Na-K-Cl cotransport regulates intracellular volume and monolayer permeability of trabecular meshwork cells

Abstract

The trabecular meshwork (TM) of the eye plays a critical role in modulating intraocular pressure (IOP) through regulation of aqueous humor outflow, although the underlying mechanisms remain unknown. Ethacrynic acid, an agent known to inhibit Na-K-Cl cotransport of a number of cell types, recently has been reported to increase aqueous outflow and lower IOP through an unknown effect on the TM. In vascular endothelial cells and a variety of other cell types, the Na-K-Cl cotransporter functions to regulate intracellular volume. The present study was conducted to evaluate TM cells for the presence of Na-K-Cl cotransport activity and to test the hypothesis that modulation of cotransport activity alters intracellular volume and, consequently, permeability of the TM. We demonstrate here that bovine and human TM cells exhibit robust Na-K-Cl cotransport activity that is inhibited by bumetanide and by ethacrynic acid.
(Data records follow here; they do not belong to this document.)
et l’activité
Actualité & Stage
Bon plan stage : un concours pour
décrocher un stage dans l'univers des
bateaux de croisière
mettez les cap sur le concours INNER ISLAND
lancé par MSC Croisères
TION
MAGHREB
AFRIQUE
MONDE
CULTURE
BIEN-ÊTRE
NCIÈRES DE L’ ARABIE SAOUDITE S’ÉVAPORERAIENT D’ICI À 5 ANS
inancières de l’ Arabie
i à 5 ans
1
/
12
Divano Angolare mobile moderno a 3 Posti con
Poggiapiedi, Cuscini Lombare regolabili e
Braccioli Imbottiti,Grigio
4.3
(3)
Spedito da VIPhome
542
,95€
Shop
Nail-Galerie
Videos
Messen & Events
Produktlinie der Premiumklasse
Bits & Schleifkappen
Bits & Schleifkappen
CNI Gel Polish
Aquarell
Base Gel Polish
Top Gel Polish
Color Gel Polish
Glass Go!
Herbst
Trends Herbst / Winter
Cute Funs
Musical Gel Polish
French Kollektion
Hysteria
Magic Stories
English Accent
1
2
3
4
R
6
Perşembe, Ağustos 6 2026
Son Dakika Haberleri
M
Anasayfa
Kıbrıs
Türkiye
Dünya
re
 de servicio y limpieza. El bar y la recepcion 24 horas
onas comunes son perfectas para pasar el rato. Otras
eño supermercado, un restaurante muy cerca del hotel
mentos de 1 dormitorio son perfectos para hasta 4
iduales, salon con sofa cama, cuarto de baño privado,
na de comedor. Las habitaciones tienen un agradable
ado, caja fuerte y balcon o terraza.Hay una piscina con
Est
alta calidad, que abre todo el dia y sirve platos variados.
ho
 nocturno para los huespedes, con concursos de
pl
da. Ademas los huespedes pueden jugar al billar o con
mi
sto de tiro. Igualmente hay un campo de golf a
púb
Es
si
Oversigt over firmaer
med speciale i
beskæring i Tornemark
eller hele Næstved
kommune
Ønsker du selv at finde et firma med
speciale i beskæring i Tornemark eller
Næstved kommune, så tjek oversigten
Our studies also show that TM cell Na-K-Cl cotransport is modulated by a variety of hormones and neurotransmitters. Inhibition of the cotransporter either by bumetanide, ethacrynic acid, or inhibitory hormones reduces TM intracellular volume, whereas stimulatory hormones increase cell volume. In addition, shrinkage of the cells by hypertonic media stimulates cotransport activity and initiates a subsequent regulatory volume increase. Permeability of TM cell monolayers, assessed as transmonolayer flux of [14C]sucrose, is increased by hypertonicity-induced cell shrinkage and by bumetanide. These findings suggest that Na-K-Cl cotransport of TM cells is of central importance to regulation of intracellular volume and TM permeability. Defects of Na-K-Cl cotransport may underlie the pathophysiology of glaucoma.